What you need to do: Below this sentence is a listing; return exactly its lines from the one with "(3) Verstöße gegen" to the one with "(1) Diese Verordnung", both kept, and nothing more.
+ + + + +
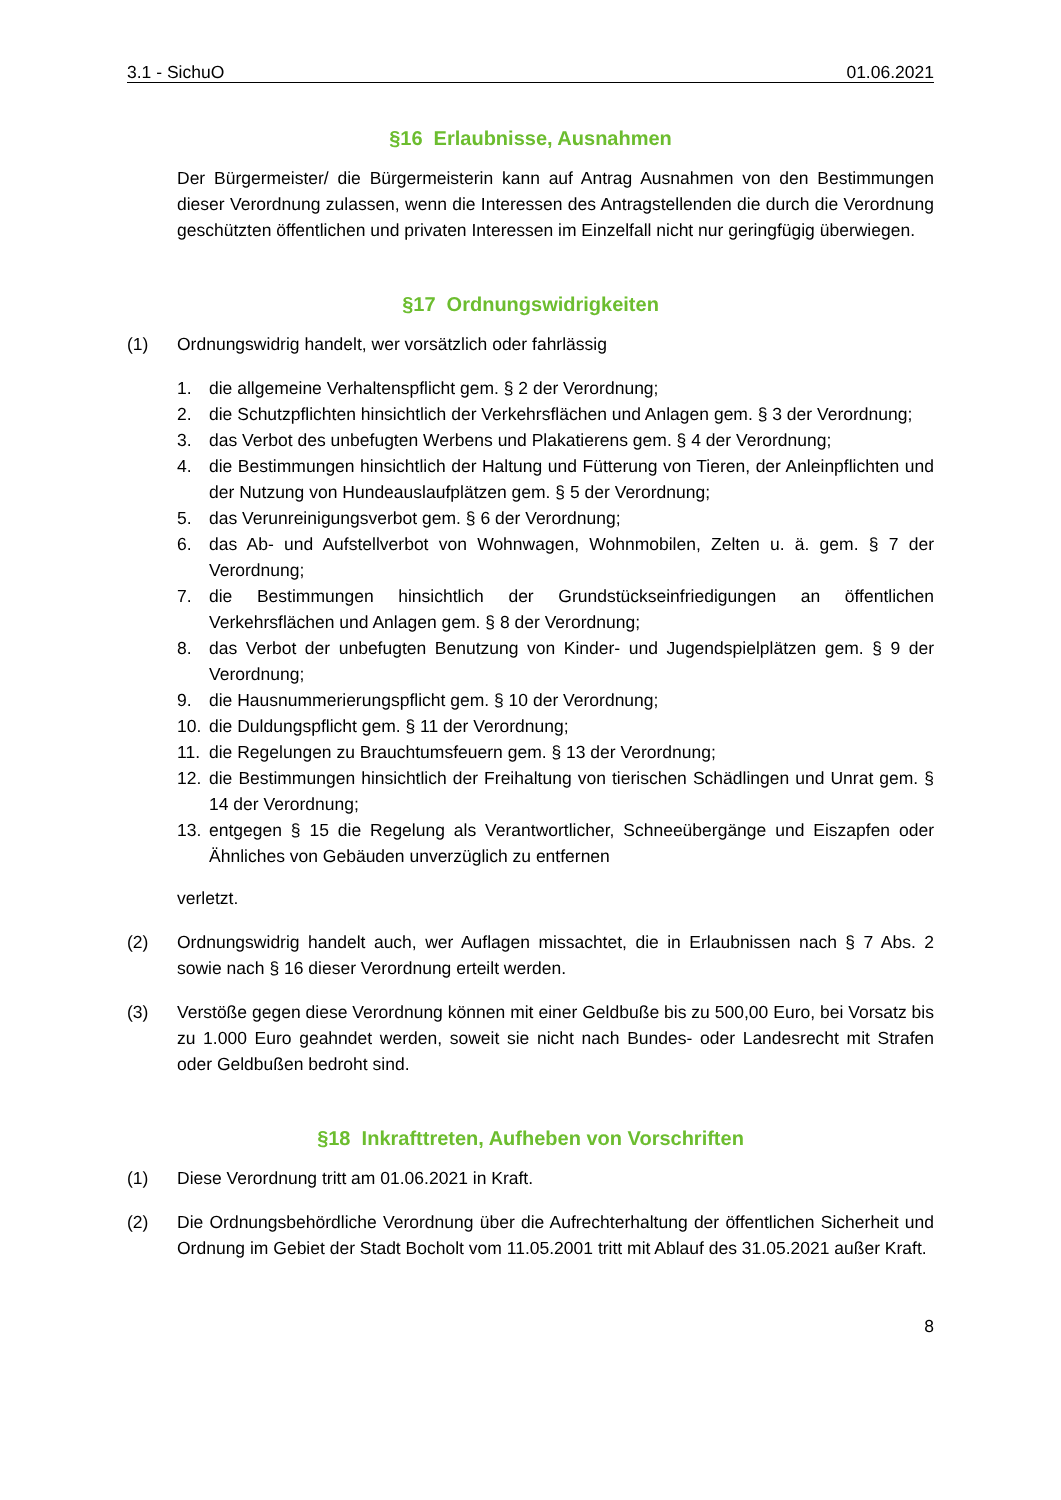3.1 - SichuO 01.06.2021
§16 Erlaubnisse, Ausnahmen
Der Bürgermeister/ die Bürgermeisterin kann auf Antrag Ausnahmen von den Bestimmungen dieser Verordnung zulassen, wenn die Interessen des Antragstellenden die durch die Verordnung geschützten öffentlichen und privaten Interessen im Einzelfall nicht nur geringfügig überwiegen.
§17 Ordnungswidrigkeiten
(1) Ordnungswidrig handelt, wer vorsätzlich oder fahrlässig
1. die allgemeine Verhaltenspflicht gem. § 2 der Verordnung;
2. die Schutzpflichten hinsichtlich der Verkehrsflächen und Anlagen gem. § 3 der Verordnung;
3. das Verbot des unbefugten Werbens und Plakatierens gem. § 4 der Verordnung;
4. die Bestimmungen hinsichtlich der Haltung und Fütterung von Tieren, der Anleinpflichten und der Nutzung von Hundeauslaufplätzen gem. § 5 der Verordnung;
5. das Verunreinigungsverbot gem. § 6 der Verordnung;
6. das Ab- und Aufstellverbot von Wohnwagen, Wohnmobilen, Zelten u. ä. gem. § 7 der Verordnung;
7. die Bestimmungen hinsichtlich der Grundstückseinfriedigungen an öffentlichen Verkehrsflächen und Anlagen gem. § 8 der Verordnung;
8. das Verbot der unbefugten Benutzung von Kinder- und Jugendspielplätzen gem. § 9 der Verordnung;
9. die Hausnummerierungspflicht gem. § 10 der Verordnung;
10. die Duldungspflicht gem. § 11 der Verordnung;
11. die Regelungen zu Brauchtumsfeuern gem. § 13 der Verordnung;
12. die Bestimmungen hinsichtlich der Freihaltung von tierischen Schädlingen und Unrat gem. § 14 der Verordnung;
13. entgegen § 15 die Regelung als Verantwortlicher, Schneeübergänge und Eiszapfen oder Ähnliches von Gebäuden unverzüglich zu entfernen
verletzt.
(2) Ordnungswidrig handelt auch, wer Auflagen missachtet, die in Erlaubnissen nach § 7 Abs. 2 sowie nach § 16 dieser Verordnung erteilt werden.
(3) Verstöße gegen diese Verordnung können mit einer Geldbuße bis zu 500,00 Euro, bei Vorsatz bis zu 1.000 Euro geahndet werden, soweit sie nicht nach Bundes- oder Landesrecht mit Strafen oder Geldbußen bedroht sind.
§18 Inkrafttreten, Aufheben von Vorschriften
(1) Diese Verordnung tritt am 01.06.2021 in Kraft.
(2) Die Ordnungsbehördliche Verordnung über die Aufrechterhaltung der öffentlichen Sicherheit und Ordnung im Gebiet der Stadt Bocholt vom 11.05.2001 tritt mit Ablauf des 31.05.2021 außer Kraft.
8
+ + + + +
Finished exercise:
(3) Verstöße gegen diese Verordnung können mit einer Geldbuße bis zu 500,00 Euro, bei Vorsatz bis zu 1.000 Euro geahndet werden, soweit sie nicht nach Bundes- oder Landesrecht mit Strafen oder Geldbußen bedroht sind.
§18 Inkrafttreten, Aufheben von Vorschriften
(1) Diese Verordnung tritt am 01.06.2021 in Kraft.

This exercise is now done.